* Records shown
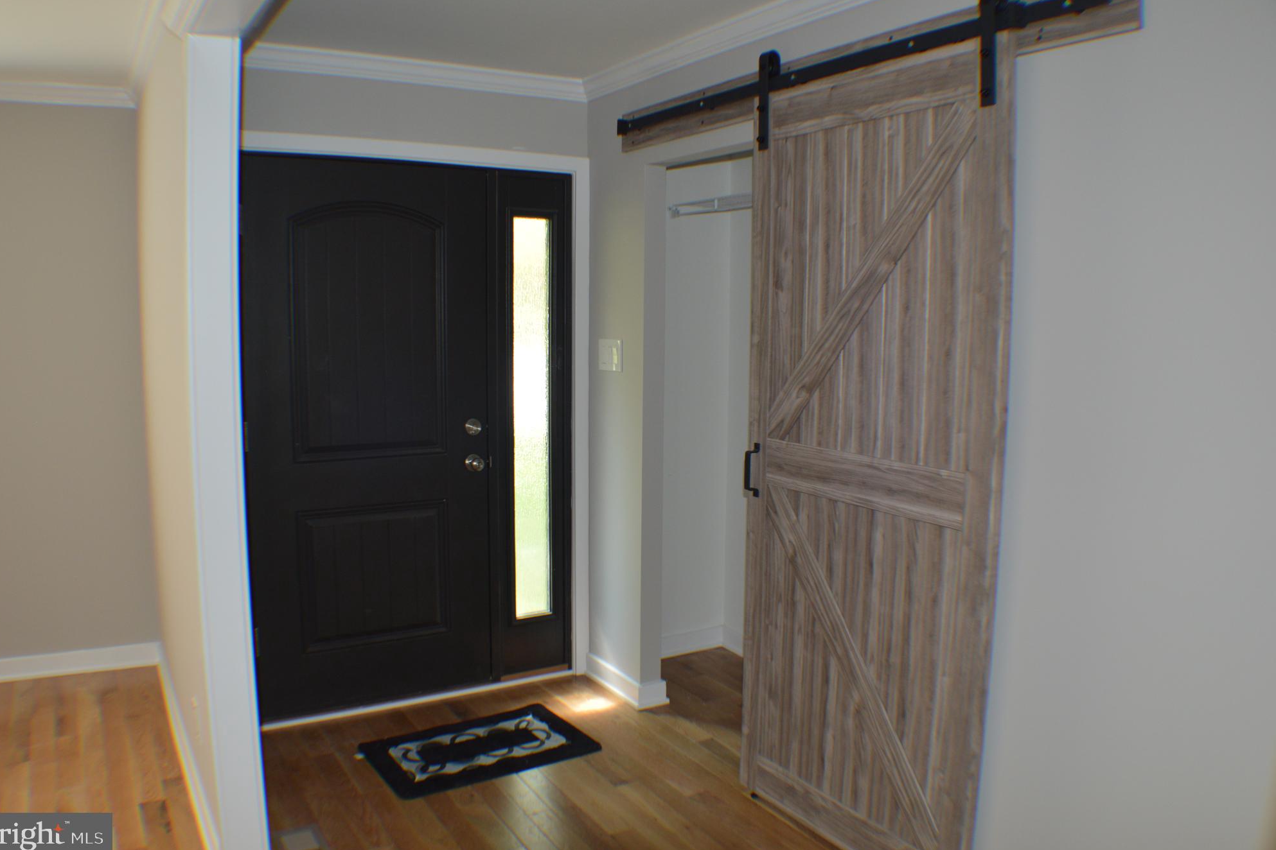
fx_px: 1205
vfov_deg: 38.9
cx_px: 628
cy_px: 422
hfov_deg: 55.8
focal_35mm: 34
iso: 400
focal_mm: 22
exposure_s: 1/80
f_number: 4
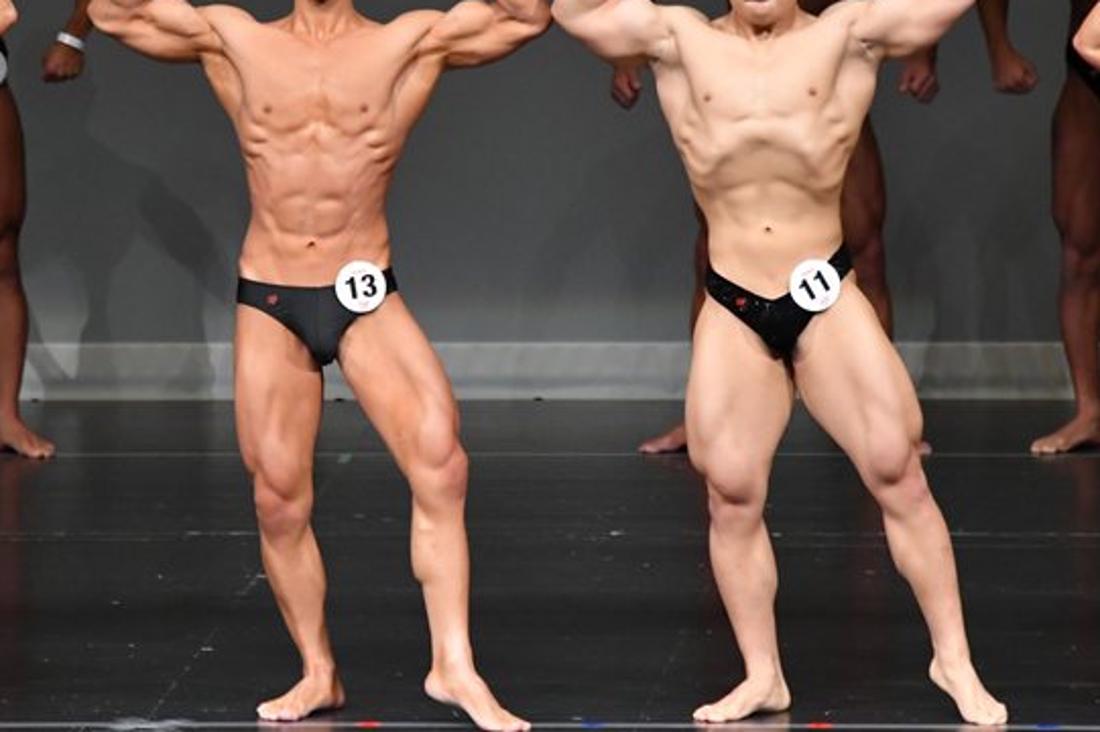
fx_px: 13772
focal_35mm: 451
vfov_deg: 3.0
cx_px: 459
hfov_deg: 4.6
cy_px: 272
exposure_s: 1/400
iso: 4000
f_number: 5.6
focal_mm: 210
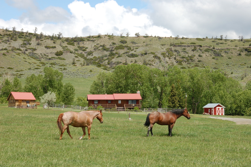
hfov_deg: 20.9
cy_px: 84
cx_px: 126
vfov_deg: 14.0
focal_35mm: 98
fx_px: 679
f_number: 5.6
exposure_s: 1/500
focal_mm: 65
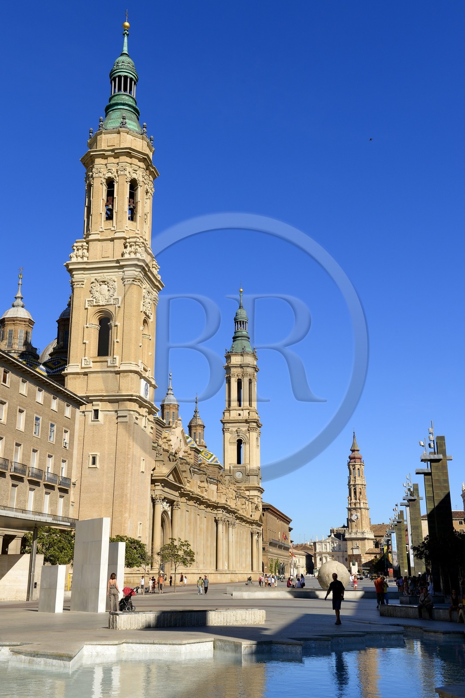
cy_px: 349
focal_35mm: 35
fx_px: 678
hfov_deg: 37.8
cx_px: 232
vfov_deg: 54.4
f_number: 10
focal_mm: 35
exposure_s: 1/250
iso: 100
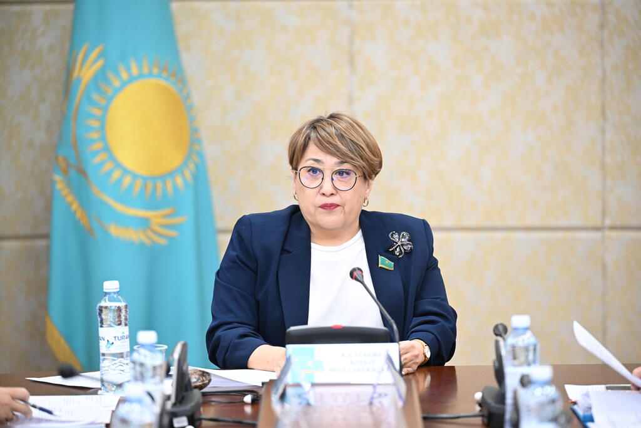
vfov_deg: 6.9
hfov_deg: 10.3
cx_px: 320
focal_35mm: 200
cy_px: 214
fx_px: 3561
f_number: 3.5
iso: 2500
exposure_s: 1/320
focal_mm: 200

* What to produce
All lines after and including the one with "focal_35mm: 451", through the end of the entries above, should be output exactly and by themselves. The pictures are to be left out.

* Expected answer
focal_35mm: 451
vfov_deg: 3.0
cx_px: 459
hfov_deg: 4.6
cy_px: 272
exposure_s: 1/400
iso: 4000
f_number: 5.6
focal_mm: 210
hfov_deg: 20.9
cy_px: 84
cx_px: 126
vfov_deg: 14.0
focal_35mm: 98
fx_px: 679
f_number: 5.6
exposure_s: 1/500
focal_mm: 65
cy_px: 349
focal_35mm: 35
fx_px: 678
hfov_deg: 37.8
cx_px: 232
vfov_deg: 54.4
f_number: 10
focal_mm: 35
exposure_s: 1/250
iso: 100
vfov_deg: 6.9
hfov_deg: 10.3
cx_px: 320
focal_35mm: 200
cy_px: 214
fx_px: 3561
f_number: 3.5
iso: 2500
exposure_s: 1/320
focal_mm: 200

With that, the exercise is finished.